* Request *
With the line containing "X153175000Y-63775000D01*" as the start and the line containing "X138475000Y-54775000D02*" as the end, transcribe that span of the entries below exactly, including both.

* Data section *
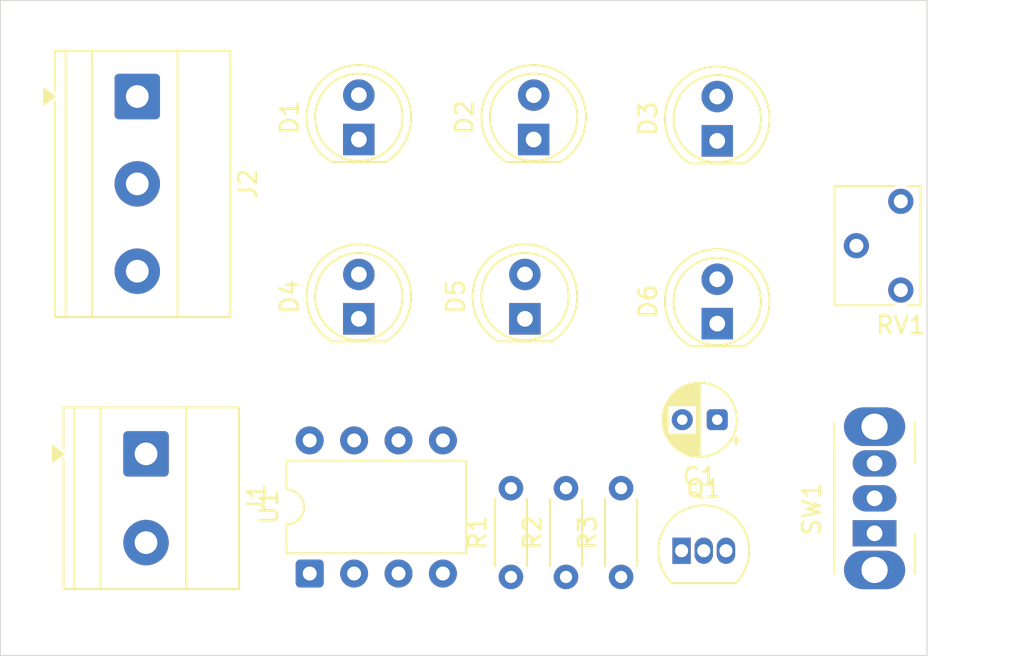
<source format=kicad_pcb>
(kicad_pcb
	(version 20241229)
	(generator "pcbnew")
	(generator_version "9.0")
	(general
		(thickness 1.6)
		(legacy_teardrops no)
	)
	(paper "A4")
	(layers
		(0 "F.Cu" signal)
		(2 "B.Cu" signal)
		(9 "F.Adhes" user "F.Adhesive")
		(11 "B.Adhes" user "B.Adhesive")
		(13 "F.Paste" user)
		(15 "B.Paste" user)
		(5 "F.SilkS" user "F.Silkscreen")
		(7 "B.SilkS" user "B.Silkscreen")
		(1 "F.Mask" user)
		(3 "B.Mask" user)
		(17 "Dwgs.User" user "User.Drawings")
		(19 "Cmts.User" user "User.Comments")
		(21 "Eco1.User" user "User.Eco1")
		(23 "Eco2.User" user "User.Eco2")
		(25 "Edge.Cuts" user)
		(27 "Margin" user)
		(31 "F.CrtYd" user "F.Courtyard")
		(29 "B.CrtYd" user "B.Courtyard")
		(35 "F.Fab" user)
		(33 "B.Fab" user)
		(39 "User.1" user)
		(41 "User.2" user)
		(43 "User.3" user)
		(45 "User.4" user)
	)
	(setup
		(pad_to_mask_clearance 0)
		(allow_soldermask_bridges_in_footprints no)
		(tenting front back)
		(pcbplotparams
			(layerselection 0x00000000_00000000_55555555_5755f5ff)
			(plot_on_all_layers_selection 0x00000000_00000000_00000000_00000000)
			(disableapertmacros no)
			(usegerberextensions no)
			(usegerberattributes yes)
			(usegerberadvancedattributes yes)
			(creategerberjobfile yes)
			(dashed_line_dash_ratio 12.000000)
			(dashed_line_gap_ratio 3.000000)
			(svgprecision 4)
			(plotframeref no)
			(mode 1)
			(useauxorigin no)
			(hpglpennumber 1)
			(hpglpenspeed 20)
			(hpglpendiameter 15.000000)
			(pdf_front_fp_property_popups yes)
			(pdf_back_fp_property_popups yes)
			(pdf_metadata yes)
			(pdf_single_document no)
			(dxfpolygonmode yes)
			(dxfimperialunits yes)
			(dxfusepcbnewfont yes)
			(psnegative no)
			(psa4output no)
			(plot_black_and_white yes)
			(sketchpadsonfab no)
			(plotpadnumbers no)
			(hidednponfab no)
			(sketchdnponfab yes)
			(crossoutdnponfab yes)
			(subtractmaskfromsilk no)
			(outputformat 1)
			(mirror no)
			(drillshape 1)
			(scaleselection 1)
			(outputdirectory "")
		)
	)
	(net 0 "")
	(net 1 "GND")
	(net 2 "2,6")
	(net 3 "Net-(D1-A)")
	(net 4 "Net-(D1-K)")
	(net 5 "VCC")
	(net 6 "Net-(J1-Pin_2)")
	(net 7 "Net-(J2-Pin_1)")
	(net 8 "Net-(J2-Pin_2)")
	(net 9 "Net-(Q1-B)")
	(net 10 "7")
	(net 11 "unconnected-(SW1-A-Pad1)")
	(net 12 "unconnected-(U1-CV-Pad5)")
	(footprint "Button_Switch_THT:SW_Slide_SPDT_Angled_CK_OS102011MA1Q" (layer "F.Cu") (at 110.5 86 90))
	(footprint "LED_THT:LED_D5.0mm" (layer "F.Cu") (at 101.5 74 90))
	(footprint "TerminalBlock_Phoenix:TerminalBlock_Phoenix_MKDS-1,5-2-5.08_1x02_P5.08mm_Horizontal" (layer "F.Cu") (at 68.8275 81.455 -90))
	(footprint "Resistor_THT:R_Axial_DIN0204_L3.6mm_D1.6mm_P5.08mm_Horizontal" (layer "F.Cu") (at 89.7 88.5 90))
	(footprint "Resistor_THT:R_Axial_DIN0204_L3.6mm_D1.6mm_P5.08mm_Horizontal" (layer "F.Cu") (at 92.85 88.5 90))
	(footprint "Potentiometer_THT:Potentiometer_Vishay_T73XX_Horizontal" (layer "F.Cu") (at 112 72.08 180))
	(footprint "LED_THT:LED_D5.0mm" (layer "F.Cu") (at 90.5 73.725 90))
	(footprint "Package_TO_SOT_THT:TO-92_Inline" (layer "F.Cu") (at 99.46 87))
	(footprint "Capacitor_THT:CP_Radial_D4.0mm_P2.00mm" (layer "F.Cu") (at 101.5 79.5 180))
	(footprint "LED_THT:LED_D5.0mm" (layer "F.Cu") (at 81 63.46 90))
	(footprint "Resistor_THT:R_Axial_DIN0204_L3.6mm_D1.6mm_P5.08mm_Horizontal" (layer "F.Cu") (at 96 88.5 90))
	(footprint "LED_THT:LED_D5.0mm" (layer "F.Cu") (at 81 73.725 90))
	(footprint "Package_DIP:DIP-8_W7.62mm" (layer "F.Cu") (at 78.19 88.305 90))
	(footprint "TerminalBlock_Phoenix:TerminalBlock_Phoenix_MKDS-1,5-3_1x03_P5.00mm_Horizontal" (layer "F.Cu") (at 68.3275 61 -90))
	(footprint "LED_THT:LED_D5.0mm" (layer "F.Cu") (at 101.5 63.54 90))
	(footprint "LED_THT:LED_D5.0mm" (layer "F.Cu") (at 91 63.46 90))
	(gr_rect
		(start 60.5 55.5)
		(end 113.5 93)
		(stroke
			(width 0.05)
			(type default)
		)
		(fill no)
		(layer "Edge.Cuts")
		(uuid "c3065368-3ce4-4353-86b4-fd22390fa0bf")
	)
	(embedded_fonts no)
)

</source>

==

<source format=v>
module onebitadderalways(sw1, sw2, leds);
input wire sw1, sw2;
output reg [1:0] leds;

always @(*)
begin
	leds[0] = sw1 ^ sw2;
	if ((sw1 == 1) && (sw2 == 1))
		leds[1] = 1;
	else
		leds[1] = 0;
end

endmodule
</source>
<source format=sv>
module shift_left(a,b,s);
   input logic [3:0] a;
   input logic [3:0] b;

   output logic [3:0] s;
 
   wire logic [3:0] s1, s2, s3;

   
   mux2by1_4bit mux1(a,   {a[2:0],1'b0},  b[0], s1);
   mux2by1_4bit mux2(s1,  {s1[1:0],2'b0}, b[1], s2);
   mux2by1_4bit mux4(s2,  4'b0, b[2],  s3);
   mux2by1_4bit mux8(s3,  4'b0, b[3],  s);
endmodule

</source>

==

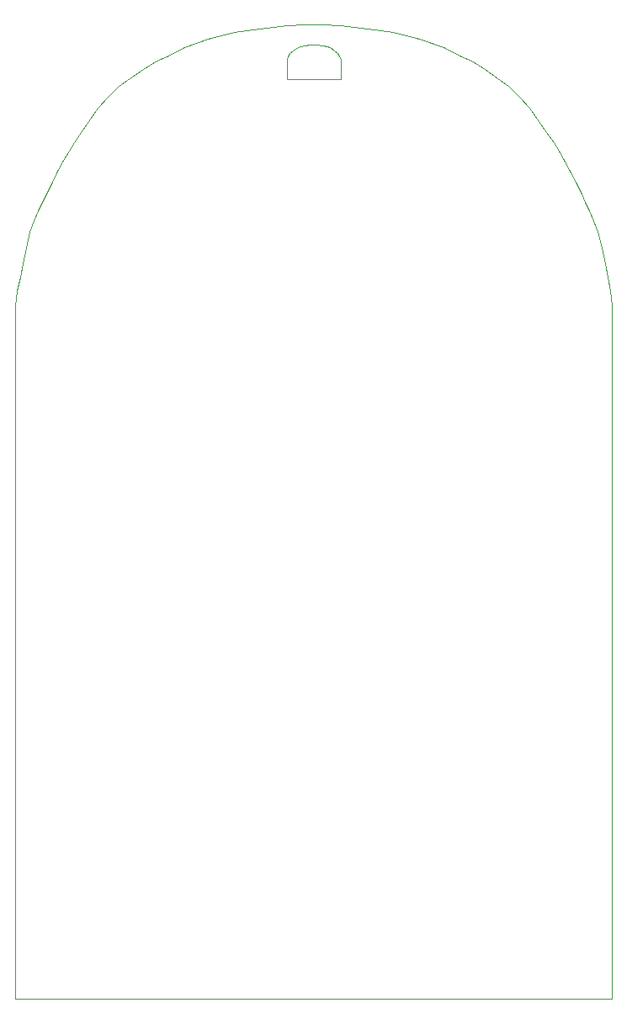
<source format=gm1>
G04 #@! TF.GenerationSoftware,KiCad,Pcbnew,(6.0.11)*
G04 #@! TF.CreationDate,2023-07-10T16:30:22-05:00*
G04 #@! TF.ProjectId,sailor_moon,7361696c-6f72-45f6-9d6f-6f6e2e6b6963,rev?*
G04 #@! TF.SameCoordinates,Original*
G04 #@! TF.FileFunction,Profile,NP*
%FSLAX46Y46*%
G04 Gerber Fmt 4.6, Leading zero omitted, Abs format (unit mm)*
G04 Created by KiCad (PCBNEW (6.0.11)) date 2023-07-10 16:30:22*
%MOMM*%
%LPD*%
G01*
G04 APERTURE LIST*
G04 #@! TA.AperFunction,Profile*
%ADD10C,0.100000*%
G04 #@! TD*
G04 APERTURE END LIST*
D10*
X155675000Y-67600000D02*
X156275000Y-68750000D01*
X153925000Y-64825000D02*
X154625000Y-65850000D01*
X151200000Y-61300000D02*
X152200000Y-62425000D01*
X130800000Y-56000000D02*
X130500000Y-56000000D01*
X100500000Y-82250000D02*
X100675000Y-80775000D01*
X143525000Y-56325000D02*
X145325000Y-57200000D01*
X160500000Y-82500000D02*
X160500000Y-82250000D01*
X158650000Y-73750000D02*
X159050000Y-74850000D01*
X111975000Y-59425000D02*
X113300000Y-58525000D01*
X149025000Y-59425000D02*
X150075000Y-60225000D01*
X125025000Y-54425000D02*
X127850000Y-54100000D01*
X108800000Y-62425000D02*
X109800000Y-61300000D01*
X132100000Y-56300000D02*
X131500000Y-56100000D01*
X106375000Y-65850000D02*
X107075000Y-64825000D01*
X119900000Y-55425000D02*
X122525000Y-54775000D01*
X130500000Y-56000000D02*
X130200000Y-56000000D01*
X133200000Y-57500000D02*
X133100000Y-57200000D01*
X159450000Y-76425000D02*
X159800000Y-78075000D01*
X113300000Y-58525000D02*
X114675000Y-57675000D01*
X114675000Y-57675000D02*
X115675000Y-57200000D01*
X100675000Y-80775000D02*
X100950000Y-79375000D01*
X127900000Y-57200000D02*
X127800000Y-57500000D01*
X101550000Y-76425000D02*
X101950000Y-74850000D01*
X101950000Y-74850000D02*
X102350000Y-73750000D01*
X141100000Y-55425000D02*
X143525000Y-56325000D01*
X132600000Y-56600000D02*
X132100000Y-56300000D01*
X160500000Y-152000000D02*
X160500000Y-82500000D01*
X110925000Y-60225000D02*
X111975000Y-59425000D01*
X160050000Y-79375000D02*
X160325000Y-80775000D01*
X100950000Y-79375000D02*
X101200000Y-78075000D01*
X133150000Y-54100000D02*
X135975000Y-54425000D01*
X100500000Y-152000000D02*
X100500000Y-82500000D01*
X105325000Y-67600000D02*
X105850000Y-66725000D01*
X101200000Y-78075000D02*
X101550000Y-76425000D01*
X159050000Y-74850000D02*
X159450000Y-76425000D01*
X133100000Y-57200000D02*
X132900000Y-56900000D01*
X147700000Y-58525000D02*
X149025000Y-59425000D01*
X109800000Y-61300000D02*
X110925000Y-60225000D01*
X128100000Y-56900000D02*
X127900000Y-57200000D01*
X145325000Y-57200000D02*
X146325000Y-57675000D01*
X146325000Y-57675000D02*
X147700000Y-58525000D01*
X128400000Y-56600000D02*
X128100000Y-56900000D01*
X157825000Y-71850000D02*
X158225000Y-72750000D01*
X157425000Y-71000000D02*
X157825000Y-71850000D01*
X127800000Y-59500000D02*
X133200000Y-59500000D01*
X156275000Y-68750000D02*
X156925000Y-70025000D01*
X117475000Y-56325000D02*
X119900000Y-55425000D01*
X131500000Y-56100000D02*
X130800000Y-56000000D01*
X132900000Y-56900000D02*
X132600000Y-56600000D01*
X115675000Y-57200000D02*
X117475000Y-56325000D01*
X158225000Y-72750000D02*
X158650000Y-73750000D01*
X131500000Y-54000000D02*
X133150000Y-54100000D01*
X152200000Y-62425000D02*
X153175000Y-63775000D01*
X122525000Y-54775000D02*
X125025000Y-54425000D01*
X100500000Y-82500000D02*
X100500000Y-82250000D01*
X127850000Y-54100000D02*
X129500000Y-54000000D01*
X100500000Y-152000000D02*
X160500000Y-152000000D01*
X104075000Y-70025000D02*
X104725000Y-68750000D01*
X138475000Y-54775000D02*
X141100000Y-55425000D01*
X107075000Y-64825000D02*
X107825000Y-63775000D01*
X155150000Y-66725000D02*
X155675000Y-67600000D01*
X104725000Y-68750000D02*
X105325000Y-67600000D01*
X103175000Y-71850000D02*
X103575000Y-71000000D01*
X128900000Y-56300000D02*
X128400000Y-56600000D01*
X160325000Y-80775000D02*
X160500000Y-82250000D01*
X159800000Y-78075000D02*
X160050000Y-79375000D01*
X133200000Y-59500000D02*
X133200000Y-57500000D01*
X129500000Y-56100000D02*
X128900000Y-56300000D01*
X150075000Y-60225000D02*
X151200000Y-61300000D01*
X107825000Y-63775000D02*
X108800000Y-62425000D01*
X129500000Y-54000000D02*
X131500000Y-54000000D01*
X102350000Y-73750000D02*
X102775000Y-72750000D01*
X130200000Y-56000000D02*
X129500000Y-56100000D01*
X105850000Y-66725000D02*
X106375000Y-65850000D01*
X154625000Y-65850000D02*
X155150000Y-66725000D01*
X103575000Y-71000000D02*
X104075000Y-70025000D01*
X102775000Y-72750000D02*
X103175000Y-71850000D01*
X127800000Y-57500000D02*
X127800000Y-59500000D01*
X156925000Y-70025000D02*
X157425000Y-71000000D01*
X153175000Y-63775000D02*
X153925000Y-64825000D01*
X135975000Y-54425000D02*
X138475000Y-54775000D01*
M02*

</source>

* Answer box *
X153175000Y-63775000D01*
X122525000Y-54775000D02*
X125025000Y-54425000D01*
X100500000Y-82500000D02*
X100500000Y-82250000D01*
X127850000Y-54100000D02*
X129500000Y-54000000D01*
X100500000Y-152000000D02*
X160500000Y-152000000D01*
X104075000Y-70025000D02*
X104725000Y-68750000D01*
X138475000Y-54775000D02*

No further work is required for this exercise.